Quand la pub abuse : L'enfant Client

Publié le par Le Nouvel Observateur.- Les petits Français sont-ils noyés sous la pub ?

L'enfant-client

Nos petits sont-ils sans défense face au matraquage publicitaire ? Réponse avec la journaliste Nathalie Sapena, auteur d'un réquisitoire accablant*

Le Nouvel Observateur.- Les petits Français sont-ils noyés sous la pub ?
Nathalie Sapena.
- La France est l'un des pays où il y a le plus de pubs dans les programmes jeunesse. Un petit Français est soumis à près de 24 000 stimuli publicitaires par an. Alors qu'en Belgique il est interdit de diffuser des spots cinq minutes avant et après un programme pour enfants. En Suède, la pub n'a pas le droit d'interpeller les moins de 12 ans et pour cause : même si l'enfant comprend, autour de 7 ans, l'intention persuasive d'un message, cela ne le protège pas.
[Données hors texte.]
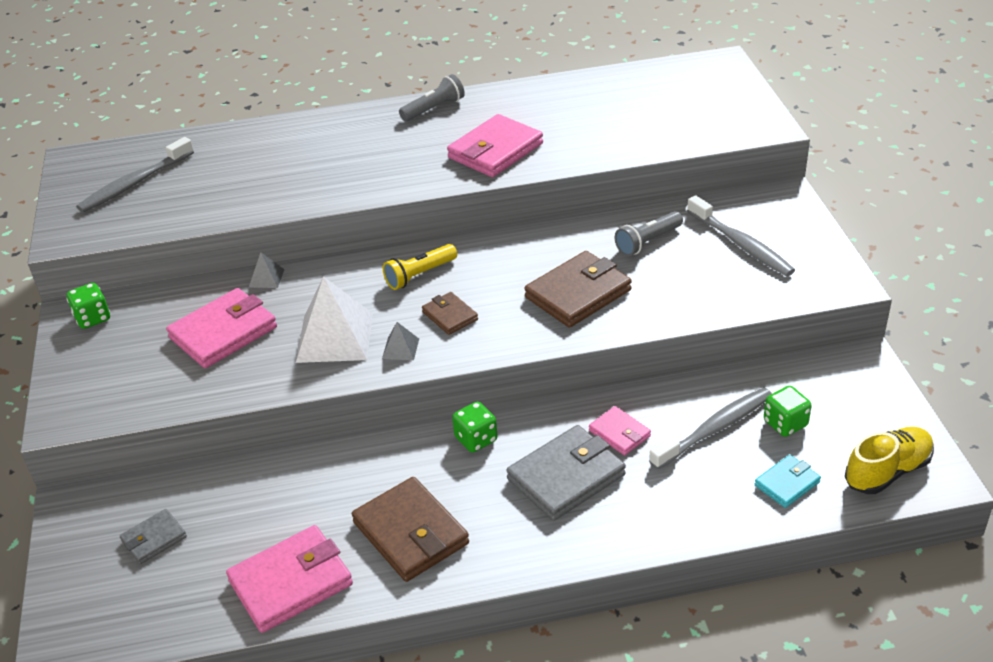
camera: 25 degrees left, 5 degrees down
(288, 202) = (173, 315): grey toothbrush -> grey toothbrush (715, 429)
La réaction d'un petit face aux publicités reste affective, il est donc bien plus facile à convaincre qu'un adulte et les publicitaires le savent.
N. O. -La publicité adressée aux enfants dénigre volontairement l'adulte.
Nathalie Sapena.
-Oui, particulièrement celle de l'industrie agroalimentaire qui dynamite les codes sociaux pour mieux vendre. Dans un spot pour Pépito, l'adulte est transformé en gâteau. Dans un autre, une fillette réveille sa mère en pleine nuit pour l'obliger à cuisiner des saucisses et toute la famille remercie l'enfant pour le pique-nique nocturne, etc. A chaque fois, il s'agit de casser la barrière que constitue l'adulte dans l'acte d'achat. Comment ? En sapant son autorité. De nombreuses pubs inversent de manière insidieuse les rôles entre parents et enfants.
N. O. -La réglementation française est-elle suffisante ?
Nathalie Sapena.
-Le message sanitaire rendu obligatoire par la loi de santé publique d'août 2004 n'est toujours pas visible. C'est pourtant une mesurette : il s'agit d'inscrire en bas des publicités qu'il ne faut manger ni trop gras, ni trop sucré, ni trop salé et d'appeler à consommer cinq fruits et légumes par jour. Mais ce projet, perçu comme une première brèche par l'industrie alimentaire, déclenche un lobbying hallucinant. Et tout est bloqué. C'est dommage. Ce n'est pas un hasard si la première chose que font les médecins spécialistes de l'obésité est d'apprendre à leurs petits patients à décrypter la pub, à s'en méfier et à lire les étiquettes. Sait-on par exemple qu'un petit qui consomme un bol de céréales et un dessert a déjà sa dose journalière de sucre ?
N. O. -Vous alertez aussi sur un risque imminent appelé neuromarketing...
Nathalie Sapena
. -Le neuromarketing est l'utilisation d'appareils médicaux, en l'occurrence l'IRM (imagerie à résonance magné-tique) pour mesurer dans le cerveau la sensibilité à tel produit ou telle publicité. On voit alors « s'allumer » les différentes zones du cerveau sollicitées selon que l'on joue sur le goût d'un produit ou sur un slogan. Des instituts de ce genre sont déjà apparus aux Etats-Unis. Effrayant...

(*) « L'Enfant jackpot. Protégeons nos enfants contre les abus de la société marchande », par Nathalie Sapena, Flammarion, 221 p., 18 euros.